Dipole interaction and magnetic anisotropy in gadolinium compounds

The influence of the dipole interaction on the magnetic anisotropy of Gd compounds is investigated. Available data on ferromagnets and antiferromagnets with different crystal structures are discussed and complemented by new neutron scattering experiments on ${\mathrm{GdCu}}_2\mathrm{In},$ ${\mathrm{GdAu}}_2{\mathrm{Si}}_2,$ ${\mathrm{GdAu}}_2,$ and ${\mathrm{GdAg}}_2.$ If the propagation vector of the magnetic structure is known, the orientation of the magnetic moments as caused by the dipole interaction can be predicted by a straightforward numerical method for compounds with a single Gd atom in the primitive unit cell.
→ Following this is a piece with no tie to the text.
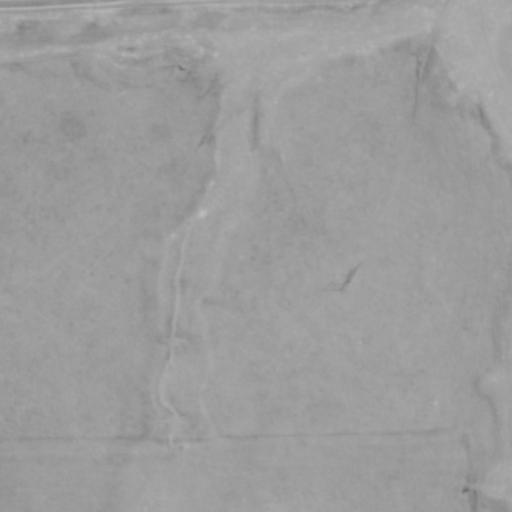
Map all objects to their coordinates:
power tower: (343, 287)
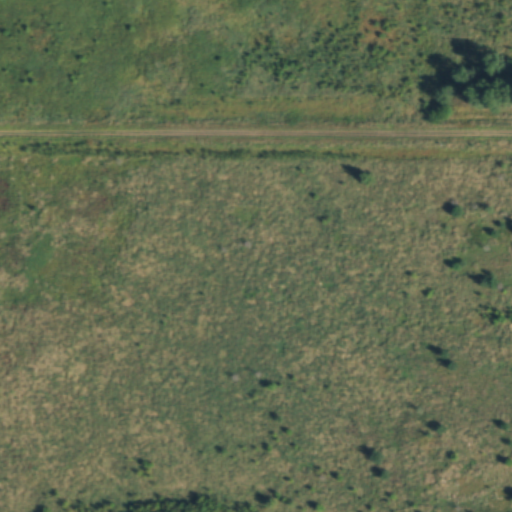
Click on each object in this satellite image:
road: (256, 137)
The moment directions found by magnetic diffraction on ${\mathrm{GdAu}}_2{\mathrm{Si}}_2,$ ${\mathrm{GdAu}}_2,$ ${\mathrm{GdAg}}_2,$ ${\mathrm{GdCu}}_2{\mathrm{Si}}_2,$ ${\mathrm{GdNi}}_2{\mathrm{B}}_2\mathrm{C},$ ${\mathrm{GdNi}}_2{\mathrm{Si}}_2,$ ${\mathrm{GdBa}}_2{\mathrm{Cu}}_3{\mathrm{O}}_7,$ ${\mathrm{GdNi}}_5,$ GdCuSn, ${\mathrm{GdCu}}_2\mathrm{In},$ ${\mathrm{GdCu}}_4\mathrm{In},$ and $\mathrm{Gd}X$ $(X=\mathrm{Ag},$ Cu, S, Se, Sb, As, Bi, P) are compared to the predicted directions resulting in an almost complete accordance. Therefore, the dipole interaction is identified as the dominating source of anisotropy for most Gd compounds. The numerical method can be applied to a large number of other compounds with zero angular momentum.